■ What you should do
Read the records below. Copy each line where the string "Texas" occurs.

Data START

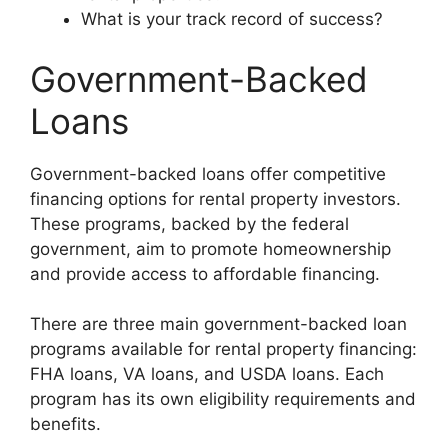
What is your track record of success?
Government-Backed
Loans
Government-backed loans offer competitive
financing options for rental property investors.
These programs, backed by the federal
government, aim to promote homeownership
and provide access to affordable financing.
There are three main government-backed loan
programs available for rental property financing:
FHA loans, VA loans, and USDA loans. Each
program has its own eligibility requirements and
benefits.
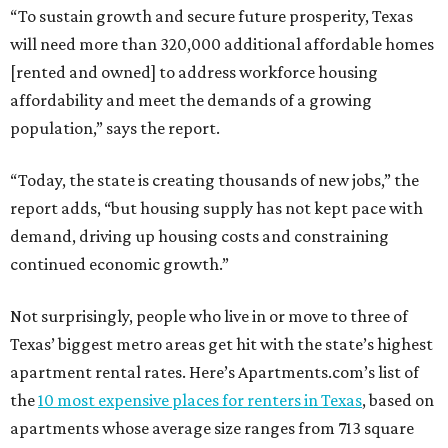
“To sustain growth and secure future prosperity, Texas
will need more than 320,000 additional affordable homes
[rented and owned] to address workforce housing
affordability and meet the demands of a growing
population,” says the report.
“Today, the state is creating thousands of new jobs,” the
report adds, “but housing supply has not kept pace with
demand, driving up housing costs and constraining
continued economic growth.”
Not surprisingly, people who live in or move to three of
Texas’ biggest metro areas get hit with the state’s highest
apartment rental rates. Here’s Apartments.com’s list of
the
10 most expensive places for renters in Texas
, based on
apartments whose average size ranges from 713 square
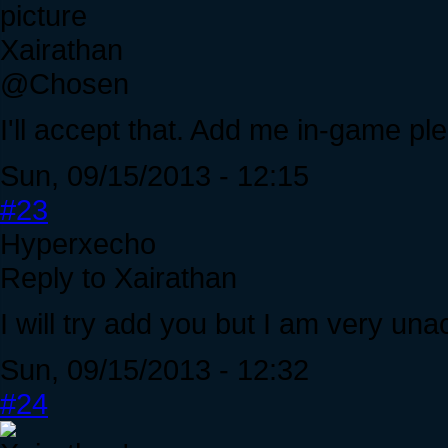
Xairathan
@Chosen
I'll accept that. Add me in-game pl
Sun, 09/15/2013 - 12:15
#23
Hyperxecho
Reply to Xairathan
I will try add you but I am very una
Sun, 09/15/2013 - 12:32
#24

Data END
Data START

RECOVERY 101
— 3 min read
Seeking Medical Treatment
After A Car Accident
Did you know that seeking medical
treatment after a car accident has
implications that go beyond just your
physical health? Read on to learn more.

Data END
Data START

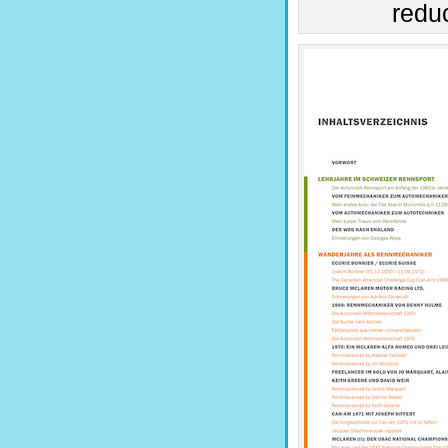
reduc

Data END

■ Solution to the problem
“To sustain growth and secure future prosperity, Texas
Texas’ biggest metro areas get hit with the state’s highest
10 most expensive places for renters in Texas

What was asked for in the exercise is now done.